A separation algorithm for satellite-based automatic identification system blind signals based on improved joint approximate diagonalization of eigenmatrices

Objectives Due to the unstable performance of traditional multi-channel automatic identification system (AIS) blind signal separation algorithms under low signal-to-noise ratio (SNR) conditions, and the fact that in actual communications, the number of source signals is often unknown, this paper proposes an improved joint approximate diagonalization of eigenmatrices (JADE) algorithm based on preprocessing to enhance robustness and stability. Methods First, the received signal is preprocessed using the singular spectrum analysis (SSA) algorithm to reduce noise. Next, the minimum description length (MDL) algorithm is used to estimate the number of source signals in the processed mixed matrix. Finally, to address the shortcomings of the traditional JADE algorithm, an improved JADE optimization algorithm is proposed to separate AIS mixed signals. Results By simulating the improved JADE algorithm, its performance was compared with that of the traditional JADE algorithm, the Fast Independent Component Analysis (FastICA) algorithm, the Robust Independent Component Analysis (RobustICA) algorithm, and the Information Maximization (Informax) algorithm.

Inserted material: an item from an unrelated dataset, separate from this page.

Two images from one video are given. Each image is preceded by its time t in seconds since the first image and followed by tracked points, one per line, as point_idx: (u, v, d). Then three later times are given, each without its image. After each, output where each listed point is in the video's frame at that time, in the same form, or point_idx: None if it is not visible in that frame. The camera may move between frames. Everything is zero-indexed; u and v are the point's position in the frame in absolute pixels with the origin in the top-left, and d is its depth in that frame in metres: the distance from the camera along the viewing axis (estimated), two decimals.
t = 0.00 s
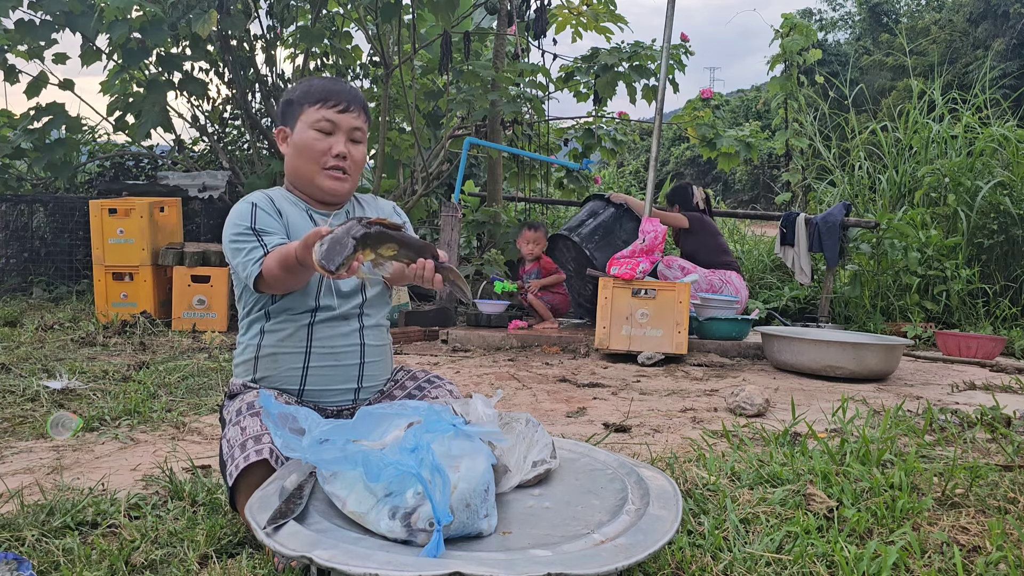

The results show that when separating 2, 3, and 4-channel AIS observation signals, the improved JADE algorithm achieves the highest correlation coefficient, indicating the strongest correlation between the separated signal and the source signal, and this value exceeds 0.8015 across all SNR ranges from 0 to 20dB. Additionally, in terms of crosstalk interference suppression, this method achieves the best suppression performance with values below 0.164 across all SNR ranges from -10 to 20dB. Conclusions The improved JADE optimization algorithm has significant advantages in terms of separation accuracy, algorithm reliability, and computational stability. The research results provide a theoretical basis and technical direction for improving the separation performance and real-time capabilities of AIS receivers and optimizing the design of maritime communication systems in actual engineering applications.